Personal information
- Full name: Andrea Maldera
- Date of birth: 18 May 1971 (age 55)
- Place of birth: Milan, Italy

Team information
- Current team: Ukraine (manager)

Managerial career
- Years: Team
- 2006–2008: Milan Youth Sector (assistant)
- 2009–2015: Milan (assistant)
- 2015–2016: Milan Youth Sector (assistant)
- 2016–2021: Ukraine (assistant)
- 2022–2024: Brighton & Hove Albion (assistant)
- 2024–2026: Marseille (assistant)
- 2026–: Ukraine

= Andrea Maldera =

Italian football coach (born 1971)

Andrea Maldera (born 18 May 1971) is an Italian football coach, assistant head coach and specialist in tactical and technical analysis. Currently he is head coach of the Ukrainian national football team.

==Career==
Maldera worked in the structure of the AC Milan, in the coaching staff of the Ukrainian national team under the leadership of Andriy Shevchenko (2016–2021), as well as in the staffs of Roberto De Zerbi at the Brighton & Hove Albion F.C. (2022–2024) and the Olympique Marseille (2024–2026).

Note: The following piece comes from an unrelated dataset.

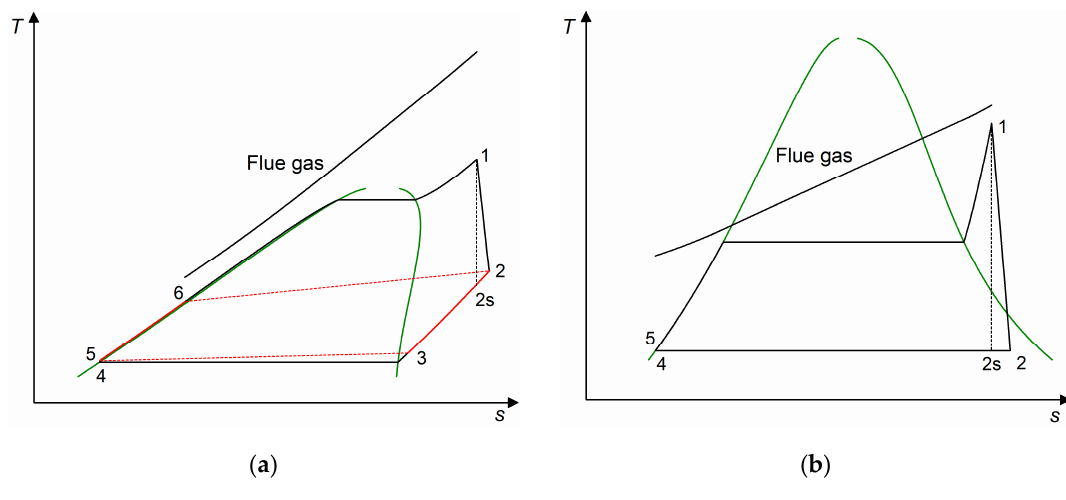
Figure 2. T–s diagram of the regenerative: ( a ) ORC; ( b ) SRC.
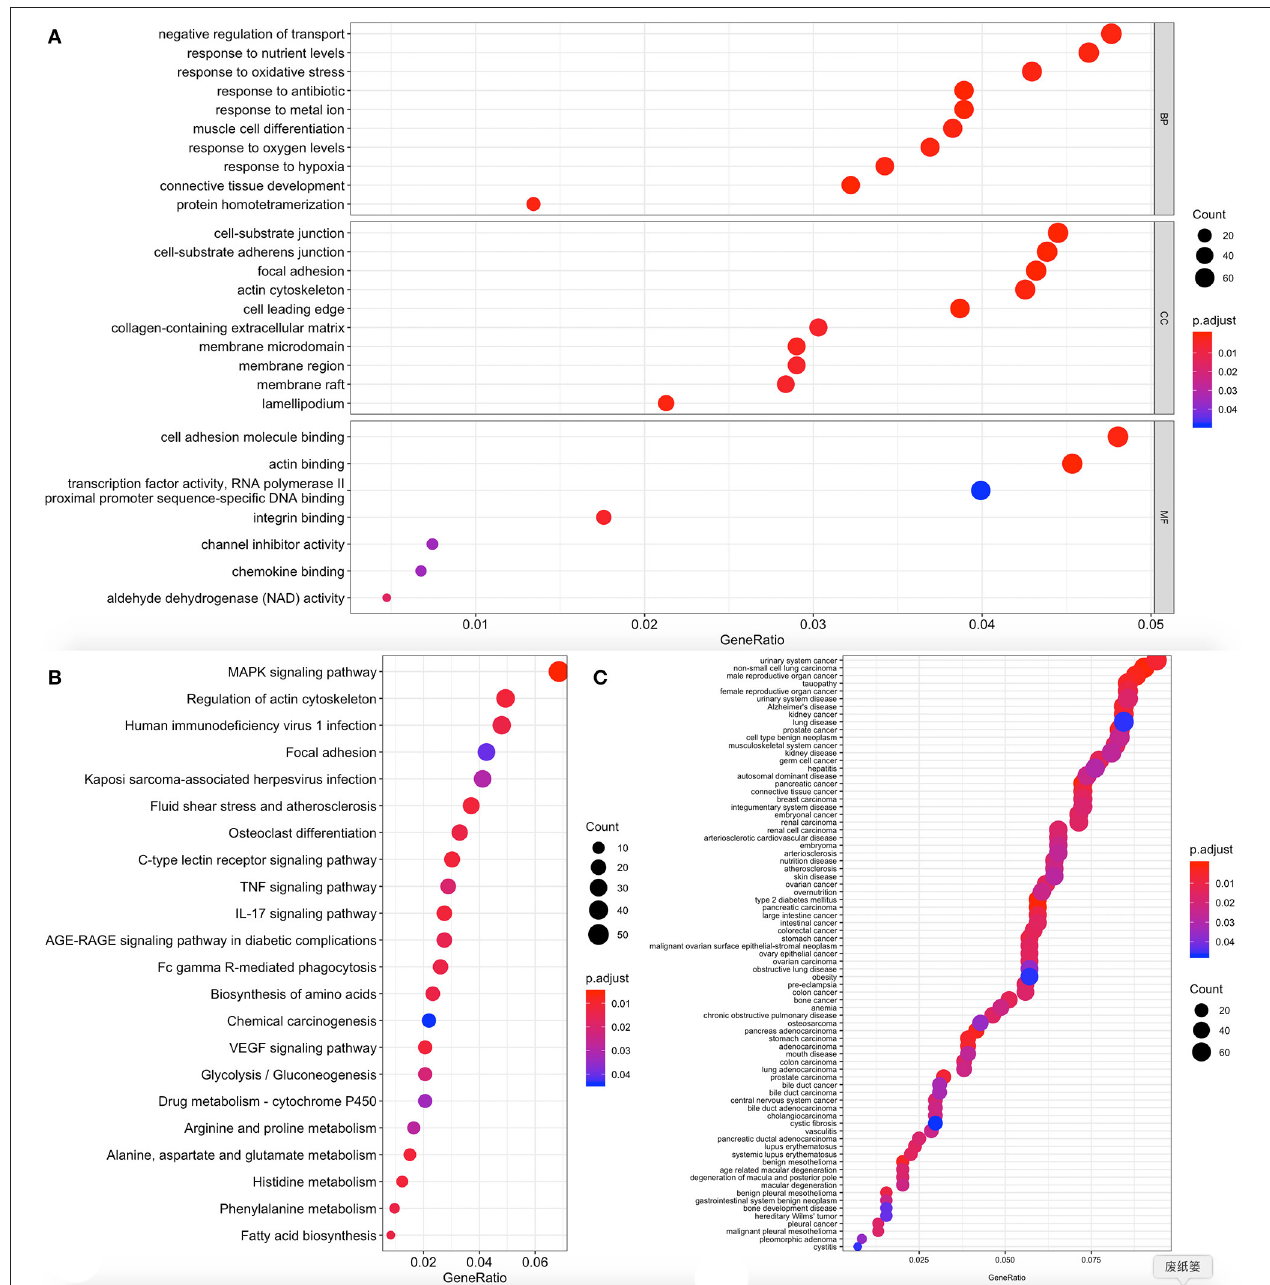
FIGURE 5 | Functional enrichment of differentially expressed genes (DEGs). The x-axis shows the ratio number of genes and the y-axis shows the pathway terms. The -log10 ( P value) of each term is colored according to the legend. (A) Gene Ontology; (B) Kyoto Encyclopedia of Genes and Genomes (KEGG) pathway analysis; (C) Disease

Since 18 May 2026, he is head coach of the Ukrainian national football team. Maldera is Ukraine's first ever foreign national team coach.

==Personal life==
Maldera is son of Luigi Maldera and nephew of Aldo Maldera and Attilio Maldera. He is married to journalist Benedetta Radaelli of Sport Mediaset.

He is graduated from the Università Cattolica del Sacro Cuore.